Further into the conversation, White expressed exasperation at being a go-between. “There’s a disconnect,” he said. “To be honest, I’m a messenger between you, Chas (BESE President Chas Roemer) and the board. All the while, the governor’s office is saying, ‘Trust me, trust me, trust me. You gotta do this, you gotta do this, you gotta do this.’ And I get it. But people have a helluva lot harder time believing me that there’s a real issue than they do out of the governor’s office of from you. I’m a little concerned about playing ping pong. The assumption on the board (BESE) is that I’m just doing the governor’s bidding on some favor that he’s cashing in on. I don’t want to be crass about it; I’ll stand up for it and I have. But I think it might take a little bit more than me to try and convince them it’s the right policy because they’re being hit on the other side pretty hard.”
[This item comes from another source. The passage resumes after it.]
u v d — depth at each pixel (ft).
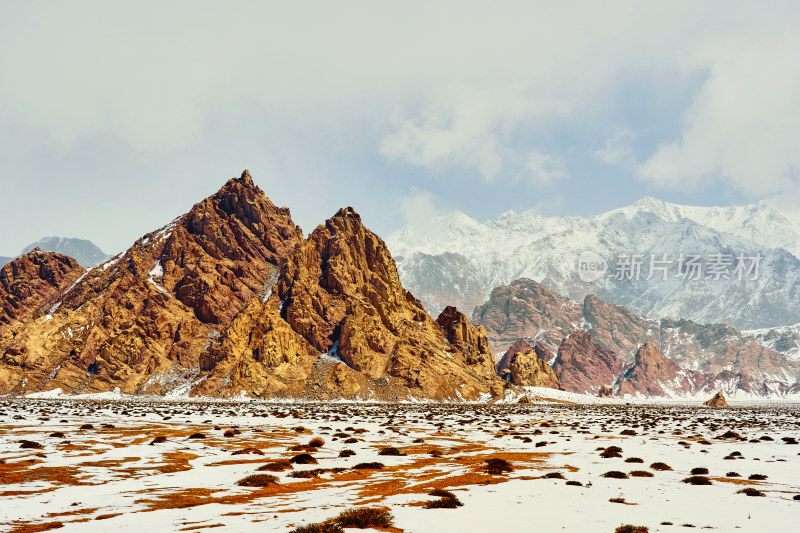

Seabaugh brought the conversation back to tweaking the VAM so as not to penalize teachers for student’s shortcomings. “If you fall but stay within your category, call it a zero. But if you improve, count it as a plus—give teachers credit for success but not giving negative marks for failures.”

“If we did it within the formula, we could establish some type criteria within a reasonable number,” White replied.

“Tweaking the formula was my initial suggestion,” Seabaugh agreed, “not addressing it legislatively.”

“I didn’t want to open the formula up to such scrutiny (unintelligible),” White said.

“I don’t care how you fix it,” Seabaugh said, adding that teachers had been calling his office and sending him emails and that they were “absolutely livid.”

“I wish I had given the procedure more thought,” White said. “I can get it corrected. I want to make sure it’s possible without publicly (unintelligible). I’ll take the consequences. If there’s any cover I can get you with the teachers, I’m happy to do it. This strikes me as a way out of all these boxes without (unintelligible).”

“That sounds like a good solution,” Seabaugh said as the two ended their conversation.

The recorder was left on after the conversation ended and the staff member, a female employee who White had on a third line to answer questions whispered to a co-worker, “I suggested that we tweak this model and it doesn’t have to be policy and he (White) chewed my ass out. Are you freaking kidding me?”

The conversation between the two staffers was interrupted when White called. “I think he has created an out for us that I’d not totally focused on before,” he told the employee. “I hate to do it, but I need all hands on deck on this. I want minimal impact and an ability to bury it without…yeah, that’s the way to do it.”